Keep the wording of the records intact as you retype them, and omit every image.

Recorded information: Begin

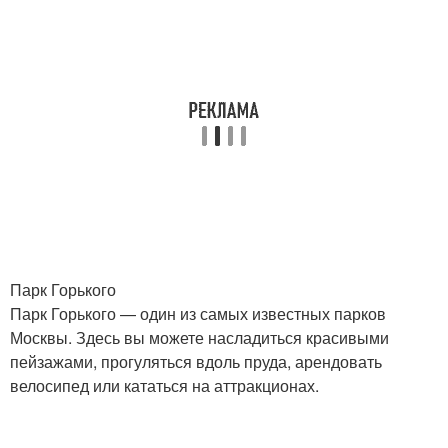
Парк Горького
Парк Горького — один из самых известных парков
Москвы. Здесь вы можете насладиться красивыми
пейзажами, прогуляться вдоль пруда, арендовать
велосипед или кататься на аттракционах.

Recorded information: End

# Solution to this task
Парк Горького
Парк Горького — один из самых известных парков
Москвы. Здесь вы можете насладиться красивыми
пейзажами, прогуляться вдоль пруда, арендовать
велосипед или кататься на аттракционах.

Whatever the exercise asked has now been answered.